## Instruction a
In the listing, begin at the line that has "family: Hygrophoraceae" and stop after the line that has "family: Linderniaceae". Reproduce those lines with "common name" swapped for "vernacular name", leaving everything else unchanged.

## Extract
--------------------------------------------------
Just like some milk is ok to drink after the expiry date and some isn't.

Car seats are primarily made of plastics and foam and are located in cars that can have extremes of temperatures. Depending on where you live and how or if the car is garaged, temperatures can be above 80°C and below -40°C although usually not both on the same day. They are also exposed to direct sunlight and foams are not UV stable and rely on fabric coverings for protection which is not 100% effective even if intact.

This brings us to the second issue. Car seats are exposed to children. It remains an open question whether children or nuclear bombs are more damaging to materials. Children wriggle, squirm and twist and all this puts strain on the buckles, belts and anchors that the seat depends upon to keep the child safe in an impact. A nick in a belt can be catastrophic in a high-speed impact. This is, of course, equally true of adult seatbelts but I have never seen an adult rhythmically throw themselves forward against the restraint: I've seen plenty of children do it.
--------------------------------------------------
Saved entries

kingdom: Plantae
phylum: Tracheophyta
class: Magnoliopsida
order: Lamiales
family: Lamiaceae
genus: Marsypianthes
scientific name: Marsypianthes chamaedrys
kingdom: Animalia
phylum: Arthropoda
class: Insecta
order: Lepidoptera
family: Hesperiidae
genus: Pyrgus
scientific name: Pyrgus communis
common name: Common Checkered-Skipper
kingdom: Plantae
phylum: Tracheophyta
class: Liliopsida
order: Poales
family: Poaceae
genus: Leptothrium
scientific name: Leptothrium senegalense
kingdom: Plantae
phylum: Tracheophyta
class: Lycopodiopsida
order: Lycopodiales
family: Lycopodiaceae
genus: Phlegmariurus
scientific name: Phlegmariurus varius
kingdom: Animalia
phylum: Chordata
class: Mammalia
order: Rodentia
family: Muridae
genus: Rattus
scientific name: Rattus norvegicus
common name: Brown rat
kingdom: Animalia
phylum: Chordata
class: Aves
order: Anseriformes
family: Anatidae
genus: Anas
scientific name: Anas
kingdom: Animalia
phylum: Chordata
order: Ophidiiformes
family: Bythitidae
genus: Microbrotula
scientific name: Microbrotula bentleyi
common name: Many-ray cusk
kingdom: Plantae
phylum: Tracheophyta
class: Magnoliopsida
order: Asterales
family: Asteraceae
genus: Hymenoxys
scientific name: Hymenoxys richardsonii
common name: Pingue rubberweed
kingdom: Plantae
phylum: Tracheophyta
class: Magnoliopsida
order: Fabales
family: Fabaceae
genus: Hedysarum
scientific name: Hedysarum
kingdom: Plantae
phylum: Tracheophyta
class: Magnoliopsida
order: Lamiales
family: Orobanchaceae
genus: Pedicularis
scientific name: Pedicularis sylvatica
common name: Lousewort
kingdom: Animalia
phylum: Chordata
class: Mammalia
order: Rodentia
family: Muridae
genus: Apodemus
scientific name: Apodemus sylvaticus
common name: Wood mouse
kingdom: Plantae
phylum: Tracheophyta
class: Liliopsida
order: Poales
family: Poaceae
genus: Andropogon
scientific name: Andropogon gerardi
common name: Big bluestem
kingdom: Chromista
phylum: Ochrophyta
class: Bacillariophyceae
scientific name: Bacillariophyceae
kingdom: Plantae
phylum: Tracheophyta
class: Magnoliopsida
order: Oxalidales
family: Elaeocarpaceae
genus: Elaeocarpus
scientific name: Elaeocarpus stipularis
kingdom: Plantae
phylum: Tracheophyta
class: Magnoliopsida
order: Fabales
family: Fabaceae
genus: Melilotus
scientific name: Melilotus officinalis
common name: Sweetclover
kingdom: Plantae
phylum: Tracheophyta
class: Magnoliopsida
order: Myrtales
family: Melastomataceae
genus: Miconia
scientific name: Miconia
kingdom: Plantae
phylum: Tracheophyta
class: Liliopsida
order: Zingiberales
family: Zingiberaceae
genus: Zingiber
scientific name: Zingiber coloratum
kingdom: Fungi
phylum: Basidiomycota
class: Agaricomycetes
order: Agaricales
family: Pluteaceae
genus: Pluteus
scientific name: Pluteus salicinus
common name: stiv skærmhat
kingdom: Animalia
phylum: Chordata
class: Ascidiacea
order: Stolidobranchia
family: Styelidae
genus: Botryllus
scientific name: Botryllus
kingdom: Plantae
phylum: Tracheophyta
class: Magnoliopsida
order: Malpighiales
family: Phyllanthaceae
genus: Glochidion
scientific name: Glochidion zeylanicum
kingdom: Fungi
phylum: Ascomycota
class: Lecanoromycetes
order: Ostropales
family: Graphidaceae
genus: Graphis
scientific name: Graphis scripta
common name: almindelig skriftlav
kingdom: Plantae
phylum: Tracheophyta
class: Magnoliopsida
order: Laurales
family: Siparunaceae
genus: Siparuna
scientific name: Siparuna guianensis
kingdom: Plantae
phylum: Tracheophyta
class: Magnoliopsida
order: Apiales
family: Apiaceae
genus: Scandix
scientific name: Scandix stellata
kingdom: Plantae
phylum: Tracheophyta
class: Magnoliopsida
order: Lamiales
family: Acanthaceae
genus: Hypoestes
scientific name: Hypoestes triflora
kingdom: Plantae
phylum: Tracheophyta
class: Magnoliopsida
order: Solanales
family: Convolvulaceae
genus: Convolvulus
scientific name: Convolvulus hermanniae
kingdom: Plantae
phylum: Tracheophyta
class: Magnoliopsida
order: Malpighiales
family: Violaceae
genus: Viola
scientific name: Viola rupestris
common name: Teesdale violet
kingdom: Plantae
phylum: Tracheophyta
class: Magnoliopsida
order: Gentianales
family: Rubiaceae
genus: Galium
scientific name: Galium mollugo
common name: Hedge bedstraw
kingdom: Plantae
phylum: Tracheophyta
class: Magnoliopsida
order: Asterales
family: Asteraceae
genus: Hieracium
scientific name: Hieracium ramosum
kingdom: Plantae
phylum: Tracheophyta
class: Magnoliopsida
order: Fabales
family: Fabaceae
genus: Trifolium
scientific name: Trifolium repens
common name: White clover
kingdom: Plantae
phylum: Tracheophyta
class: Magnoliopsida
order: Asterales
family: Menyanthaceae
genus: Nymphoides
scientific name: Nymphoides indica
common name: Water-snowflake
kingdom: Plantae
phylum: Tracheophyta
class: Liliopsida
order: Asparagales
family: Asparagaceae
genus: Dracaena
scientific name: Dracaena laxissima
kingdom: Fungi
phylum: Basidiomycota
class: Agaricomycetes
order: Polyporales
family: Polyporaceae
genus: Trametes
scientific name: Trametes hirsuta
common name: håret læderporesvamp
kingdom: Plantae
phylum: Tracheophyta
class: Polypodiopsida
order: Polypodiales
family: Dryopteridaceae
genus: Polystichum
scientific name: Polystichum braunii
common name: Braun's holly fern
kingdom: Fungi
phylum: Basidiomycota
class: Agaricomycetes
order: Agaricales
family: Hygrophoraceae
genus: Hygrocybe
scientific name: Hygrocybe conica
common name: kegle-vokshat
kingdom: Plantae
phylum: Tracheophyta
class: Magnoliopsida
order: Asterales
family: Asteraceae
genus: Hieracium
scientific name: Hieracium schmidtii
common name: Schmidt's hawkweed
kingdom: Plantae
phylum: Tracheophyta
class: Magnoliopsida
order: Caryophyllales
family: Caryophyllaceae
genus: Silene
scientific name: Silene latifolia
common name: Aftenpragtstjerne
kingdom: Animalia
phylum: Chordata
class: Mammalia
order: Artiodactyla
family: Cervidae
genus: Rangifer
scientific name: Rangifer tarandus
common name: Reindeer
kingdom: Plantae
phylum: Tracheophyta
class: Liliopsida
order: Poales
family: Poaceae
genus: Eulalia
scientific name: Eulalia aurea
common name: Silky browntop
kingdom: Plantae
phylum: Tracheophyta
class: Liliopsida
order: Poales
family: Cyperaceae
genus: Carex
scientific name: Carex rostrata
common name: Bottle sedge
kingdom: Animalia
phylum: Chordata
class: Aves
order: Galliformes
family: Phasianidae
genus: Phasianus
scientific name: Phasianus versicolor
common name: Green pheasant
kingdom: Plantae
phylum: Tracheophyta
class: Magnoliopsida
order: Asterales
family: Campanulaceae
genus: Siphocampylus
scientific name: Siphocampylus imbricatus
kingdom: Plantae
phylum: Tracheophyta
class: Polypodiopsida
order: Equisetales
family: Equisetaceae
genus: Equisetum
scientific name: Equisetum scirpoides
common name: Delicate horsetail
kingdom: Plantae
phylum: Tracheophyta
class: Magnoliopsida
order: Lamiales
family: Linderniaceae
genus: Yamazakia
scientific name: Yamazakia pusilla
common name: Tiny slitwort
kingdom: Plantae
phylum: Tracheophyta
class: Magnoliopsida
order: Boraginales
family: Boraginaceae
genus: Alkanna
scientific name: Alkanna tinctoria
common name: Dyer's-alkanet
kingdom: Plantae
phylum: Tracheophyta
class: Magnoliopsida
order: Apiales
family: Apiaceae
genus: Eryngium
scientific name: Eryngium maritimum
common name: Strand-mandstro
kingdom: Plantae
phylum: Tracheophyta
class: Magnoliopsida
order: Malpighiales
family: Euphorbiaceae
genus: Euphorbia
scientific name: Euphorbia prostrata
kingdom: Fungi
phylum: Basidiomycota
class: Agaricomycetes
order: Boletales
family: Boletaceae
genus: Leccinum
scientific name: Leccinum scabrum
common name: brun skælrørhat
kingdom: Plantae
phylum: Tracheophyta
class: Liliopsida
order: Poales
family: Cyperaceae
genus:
--------------------------------------------------
## Instruction b
Finish out the next part of the passage on the wear that car seats endure, beginning after its final sentence.

## Final result a
family: Hygrophoraceae
genus: Hygrocybe
scientific name: Hygrocybe conica
vernacular name: kegle-vokshat
kingdom: Plantae
phylum: Tracheophyta
class: Magnoliopsida
order: Asterales
family: Asteraceae
genus: Hieracium
scientific name: Hieracium schmidtii
vernacular name: Schmidt's hawkweed
kingdom: Plantae
phylum: Tracheophyta
class: Magnoliopsida
order: Caryophyllales
family: Caryophyllaceae
genus: Silene
scientific name: Silene latifolia
vernacular name: Aftenpragtstjerne
kingdom: Animalia
phylum: Chordata
class: Mammalia
order: Artiodactyla
family: Cervidae
genus: Rangifer
scientific name: Rangifer tarandus
vernacular name: Reindeer
kingdom: Plantae
phylum: Tracheophyta
class: Liliopsida
order: Poales
family: Poaceae
genus: Eulalia
scientific name: Eulalia aurea
vernacular name: Silky browntop
kingdom: Plantae
phylum: Tracheophyta
class: Liliopsida
order: Poales
family: Cyperaceae
genus: Carex
scientific name: Carex rostrata
vernacular name: Bottle sedge
kingdom: Animalia
phylum: Chordata
class: Aves
order: Galliformes
family: Phasianidae
genus: Phasianus
scientific name: Phasianus versicolor
vernacular name: Green pheasant
kingdom: Plantae
phylum: Tracheophyta
class: Magnoliopsida
order: Asterales
family: Campanulaceae
genus: Siphocampylus
scientific name: Siphocampylus imbricatus
kingdom: Plantae
phylum: Tracheophyta
class: Polypodiopsida
order: Equisetales
family: Equisetaceae
genus: Equisetum
scientific name: Equisetum scirpoides
vernacular name: Delicate horsetail
kingdom: Plantae
phylum: Tracheophyta
class: Magnoliopsida
order: Lamiales
family: Linderniaceae

## Final result b
Finally, car safety systems, including child seats are constantly being improved. A seat designed 6 or 10 years ago is, all else being equal, less safe than one designed today to fit in today's cars. There are UN recommendations on child restraints which may or may not be reflected in local law or practice. Notwithstanding, seats manufactured before 2015 will not be designed in accordance with UN Regulation No 129 which was issued in that year.

The expiry date represents a consensus, usually industry established and varying by nation (e.g. 6 years in the USA, 10 years in Australia), beyond which problems are increasingly likely to emerge. It is also probably not a coincidence that the timeframes will usually cover a single families use of a child seat.

There will be some car seats that are well-treated and well-maintained that will be safe well beyond the use-by date. Equally, there will be some that are mistreated and abused that may be unsafe as soon as they come out of the box. The use-by date is simply an acknowledgement that things don't last forever and that a relatively low-cost piece of safety-critical equipment used in an environment where everybody knows that there is not going to be regular testing and maintenance should not be relied on indefinitely.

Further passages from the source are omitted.